TROUT   [4] 

Judy Haswell
Mary Reading
   It took me a while to recognise that medieval and Renaissance depictions of Mary at the Annunciation, traditionally give her a book to read; and even discounting the fact that way back at the Western beginning of positive time or perhaps 3 years before that, Mary would not have been a prolific reader - scrolls and codices were housed in the libraries of eminent families or substantial public establishments or, at the least, down in the local synagogue - in medieval times, she still would have been unlikely to have had access to any books at all, unless she were independently wealthy, which is unlikely, or attached to a religious community, which presumably Mary was not, or from a noble family which, in a sort of way, I suppose she was - her divine connections were, of course, impeccable.  

It has to do with prestige and being able to read and just as a large coffee-table format might have sufficed today, or a busy folder stuffed with notes or, a compact laptop, perhaps, with jewel-coloured cellphone (in this the Information Age, we network even from caf  é or car, so busy we are), she has to be seen with something erudite enough but not unbecomingly so; her knowledge appropriately contained, small enough packaged and expensively embellished; the possession of it, on the one hand, conferring power through privilege, and, on the other, taking it away, by presenting her knowing as something to be wrapped up, bundled away, and then, only on private occasions, to be unwrapped, opened carefully with reverence and admired, stared at, meditated upon - activites which an everyday status lady could safely be allowed to endulge in. Perhaps. 

For the text deemed so entirely suitable even if acted upon was a devotional one: a collection of prayers and psalms and extracts from the Gospels arranged within and around the canonical hours, ie. a Book of Hours; what we might call today, 'Daily Readings' or 'Thoughts for the Day'.  At the heart of this type of book is a section for the Hours of the Virgin and at the beginning of this section there is usually an image of the Annunciation. There are prayers too, Marian prayers; prayers to herself. 

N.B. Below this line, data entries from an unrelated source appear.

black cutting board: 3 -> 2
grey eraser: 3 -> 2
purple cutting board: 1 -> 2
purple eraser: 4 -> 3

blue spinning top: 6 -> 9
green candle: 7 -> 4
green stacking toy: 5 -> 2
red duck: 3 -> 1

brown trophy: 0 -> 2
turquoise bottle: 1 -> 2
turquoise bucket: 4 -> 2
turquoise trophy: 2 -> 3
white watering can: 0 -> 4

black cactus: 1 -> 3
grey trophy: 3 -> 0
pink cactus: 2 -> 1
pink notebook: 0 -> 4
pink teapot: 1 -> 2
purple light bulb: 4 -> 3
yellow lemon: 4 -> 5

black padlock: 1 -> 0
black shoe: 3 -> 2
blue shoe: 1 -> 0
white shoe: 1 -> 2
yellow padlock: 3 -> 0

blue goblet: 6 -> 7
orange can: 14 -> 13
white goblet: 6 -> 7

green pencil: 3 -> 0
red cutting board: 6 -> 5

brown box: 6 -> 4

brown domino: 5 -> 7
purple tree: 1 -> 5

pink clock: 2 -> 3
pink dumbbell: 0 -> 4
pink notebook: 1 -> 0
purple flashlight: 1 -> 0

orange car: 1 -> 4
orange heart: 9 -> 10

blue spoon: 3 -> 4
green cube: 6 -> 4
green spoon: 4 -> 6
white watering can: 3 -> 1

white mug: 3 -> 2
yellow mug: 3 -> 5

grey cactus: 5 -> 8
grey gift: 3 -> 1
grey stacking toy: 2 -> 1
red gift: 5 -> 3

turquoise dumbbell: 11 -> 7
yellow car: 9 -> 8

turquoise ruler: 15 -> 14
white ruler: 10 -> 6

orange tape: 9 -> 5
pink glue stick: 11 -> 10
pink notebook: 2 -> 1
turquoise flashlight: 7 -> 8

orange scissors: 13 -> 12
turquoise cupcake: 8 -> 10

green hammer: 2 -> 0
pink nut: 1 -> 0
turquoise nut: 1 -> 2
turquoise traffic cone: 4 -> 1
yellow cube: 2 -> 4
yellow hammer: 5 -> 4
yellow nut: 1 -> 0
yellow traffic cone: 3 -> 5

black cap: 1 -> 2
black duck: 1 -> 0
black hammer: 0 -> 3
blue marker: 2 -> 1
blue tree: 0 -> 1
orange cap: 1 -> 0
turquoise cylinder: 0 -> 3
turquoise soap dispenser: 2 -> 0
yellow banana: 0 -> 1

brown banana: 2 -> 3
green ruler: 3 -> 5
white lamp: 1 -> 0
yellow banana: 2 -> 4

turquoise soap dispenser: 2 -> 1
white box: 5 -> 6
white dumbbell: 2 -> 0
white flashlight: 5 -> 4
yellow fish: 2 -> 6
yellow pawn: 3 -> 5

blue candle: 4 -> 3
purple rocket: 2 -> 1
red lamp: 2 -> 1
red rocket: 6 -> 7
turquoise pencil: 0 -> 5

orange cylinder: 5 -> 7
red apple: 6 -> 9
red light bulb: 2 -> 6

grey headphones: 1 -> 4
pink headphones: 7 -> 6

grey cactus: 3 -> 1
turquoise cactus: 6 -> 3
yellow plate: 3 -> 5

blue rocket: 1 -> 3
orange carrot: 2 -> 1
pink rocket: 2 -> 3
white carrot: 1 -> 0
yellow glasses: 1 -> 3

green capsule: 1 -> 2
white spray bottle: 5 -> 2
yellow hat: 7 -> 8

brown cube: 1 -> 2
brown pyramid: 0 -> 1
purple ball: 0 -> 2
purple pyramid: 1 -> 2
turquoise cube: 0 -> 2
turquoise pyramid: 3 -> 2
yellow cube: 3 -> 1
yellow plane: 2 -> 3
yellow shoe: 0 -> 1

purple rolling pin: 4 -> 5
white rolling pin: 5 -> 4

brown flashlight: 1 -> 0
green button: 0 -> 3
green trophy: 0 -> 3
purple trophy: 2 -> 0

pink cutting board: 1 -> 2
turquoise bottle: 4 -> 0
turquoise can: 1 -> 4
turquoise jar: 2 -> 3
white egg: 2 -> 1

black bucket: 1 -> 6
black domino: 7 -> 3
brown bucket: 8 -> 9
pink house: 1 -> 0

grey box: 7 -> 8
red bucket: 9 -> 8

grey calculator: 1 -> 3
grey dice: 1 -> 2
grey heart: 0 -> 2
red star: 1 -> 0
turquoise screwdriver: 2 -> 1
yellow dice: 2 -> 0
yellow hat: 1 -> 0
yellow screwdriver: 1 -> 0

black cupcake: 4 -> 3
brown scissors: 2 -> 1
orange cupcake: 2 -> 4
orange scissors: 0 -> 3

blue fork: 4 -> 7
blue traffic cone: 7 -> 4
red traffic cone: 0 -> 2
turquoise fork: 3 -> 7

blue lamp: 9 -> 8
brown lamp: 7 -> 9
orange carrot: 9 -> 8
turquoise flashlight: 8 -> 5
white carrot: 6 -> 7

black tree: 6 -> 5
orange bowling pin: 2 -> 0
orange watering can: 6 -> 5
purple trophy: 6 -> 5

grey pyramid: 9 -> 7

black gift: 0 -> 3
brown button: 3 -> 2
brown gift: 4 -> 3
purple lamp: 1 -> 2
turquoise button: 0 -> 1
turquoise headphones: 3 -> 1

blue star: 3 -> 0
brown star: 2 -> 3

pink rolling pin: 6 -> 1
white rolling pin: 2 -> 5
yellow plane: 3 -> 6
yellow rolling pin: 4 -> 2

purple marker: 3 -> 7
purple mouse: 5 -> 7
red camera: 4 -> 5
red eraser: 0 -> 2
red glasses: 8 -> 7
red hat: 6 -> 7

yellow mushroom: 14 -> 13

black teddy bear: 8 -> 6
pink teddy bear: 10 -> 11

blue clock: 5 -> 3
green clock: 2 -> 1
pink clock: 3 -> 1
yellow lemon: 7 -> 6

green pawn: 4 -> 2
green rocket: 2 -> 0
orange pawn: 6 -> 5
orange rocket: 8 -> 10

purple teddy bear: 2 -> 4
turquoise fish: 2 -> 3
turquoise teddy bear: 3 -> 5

I mentioned the incongruity of all this to a friend who told me about Erasmus. Erasmus, he said, was once arguing with someone who claimed that women are not properly bookish and Erasmus remonstrated that Mary is shown always with a book even if it is only a Book of Hours. But unless Mary was rather ahead of herself or reading in hindsight, surely - for the good and humility of her soul - she must have been, should have been reading something else. Medieval minds could apparently quite easily cope with living on two planes at once but it would have been more theologically sound, even for such sensibilities, to have given her a detective story or a recipe book or a dancing manual to read; some of her poses would suggest the artists did that. 

Artists of the period, moreover, were not too interested in facial expressions. It was enough to paint her as serious of intent - with a book in the hand, no scatty, lightweight character here. That Mary looks often irritated or tired or even depressed is hopefully, therefore, an accident - to be interrupted by an angel brandishing a lily is hardly an everyday event, and so beautifully dressed at that. Perhaps the implications of his message did seem rather improbable, or she was allergic to pollen or the prayers are not dry as dust after all (how could they be); and, in fact, she does want to get to the end before the light fades, give me 5 minutes more and she is so tired of posing for all these paintings. Of course, being a woman ahead of her time in this sense, if it was a mathematical treatise, she'd probably already have read it and the garland of Greek epigrams she knows off by heart and, oh no, not another tangle of love and jealousy between some foreign gods. 

She looks up. This is important. Even if she is still unsure. Marks her place with a finger or two, or a hand. Can life be stranger than fiction. Or comparable. No-one has warned her. Yet, if fiction is the lie that may tell us of truth, as another friend says, perhaps at that moment, she recognises the blurring of boundaries and decides to lend herself, as it were. To enter the story, the beautiful picture. She closes the book.